Sewindu telah berlalu.
Berpuluh malam telah meninggalkan jejak-jejak hitamnya yang tak beraturan hingga membekas pada sebentuk hati yang ia tapaki. Belasan bulan tak lagi terdengar hiruknya, hingga ketika rembulan malam menghiasi langit berbintang itu, harmoni yang sama kembali terdengar di telinga, bahkan aroma yang semerbak itu kembali merekah pada sepanjang sudut pada dinding hati. Hingga saat jejak pertama rembulan menghiasi langit malam itu, tampaklah sebuah harapan baru yang entah sampai kapan akan menetap. Mungkin saja selamanya, ataukah bisa saja hanya untuk kata ''sekadar" singgah.
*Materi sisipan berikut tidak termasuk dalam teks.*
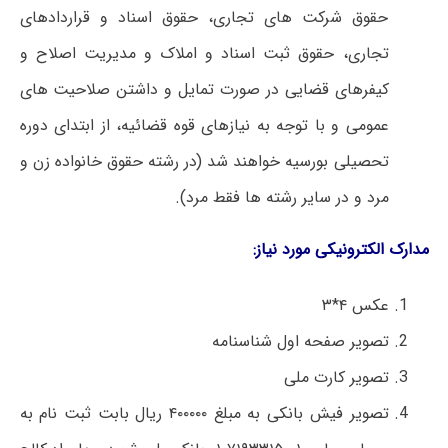
حقوق شرکت های تجاری، حقوق اسناد و قراردادهای
تجاری، حقوق ثبت اسناد و املاک و مدیریت اصلاح و
کیفرهای قضایی در صورت تمایل و داشتن صلاحیت های
عمومی و با توجه به نیازهای قوه قضائیه، از ابتدای دوره
تحصیلی بورسیه خواهند شد (در رشته حقوق خانواده زن و
مرد و در سایر رشته ها فقط مرد).
مدارک الکترونیکی مورد نیاز:
عکس ۴*۳
تصویر صفحه اول شناسنامه
تصویر کارت ملی
تصویر فیش بانکی به مبلغ ۴۰۰۰۰۰ ریال بابت ثبت نام به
Hatinya sesungguhnya tak lagi sekuat dulu. Ada harap dan cemas pada setiap kata yang terlontar dari bibir mungilnya. Ada genangan air mata yang setiap waktu siap untuk terjatuh mengurai penyesalan dan ketakutan. Ada sebongkah batu hitam pada dinding hati yang masih menunggu untuk dihempaskan. Namun, kenyataan batu itu tetap di sana, tatkala kenyataan yang terjadi memang tak sepaham dengan apa isi hati.
Masih tentang rahasia Sang Khalik.
Kerikil-kerikil tajam itu harus tetap ia jalani. Sungguh, ia pun tak sanggup. Banyak kata yang hendak ia tangisi pada waktu. "Akankah berakhir?". Bilakah masa itu mendapati dirinya tetap kuat dan tegar menopang batu besar pada hadapnya yang terkadang memaksanya mundur dan berhenti, karena ia tahu ia takkan sanggup. Sungguh, ia tak sanggup.
Janjinya, ia akan memberikan sekuntum mawar merah pertanda hati yang merona dan merekah pada dia yang berjuang menghancurkan penghalang jalannya. Batu besar itu. Doanya, seumur hidup memberikan masa dan kasih merah jambu pada dia yang hadir pada akhir perjuangannya. Itu goresan hati yang ia taruhkan pada janji yang ia lekatkan pada hati kecilnya. Ya. Itu. Dia yang sanggup membawanya keluar dari ketidakmampuannya. Dia yang sanggup hadir memegang tangannya dan berjalan menapaki jalan setapak berdua. Ia. Dia.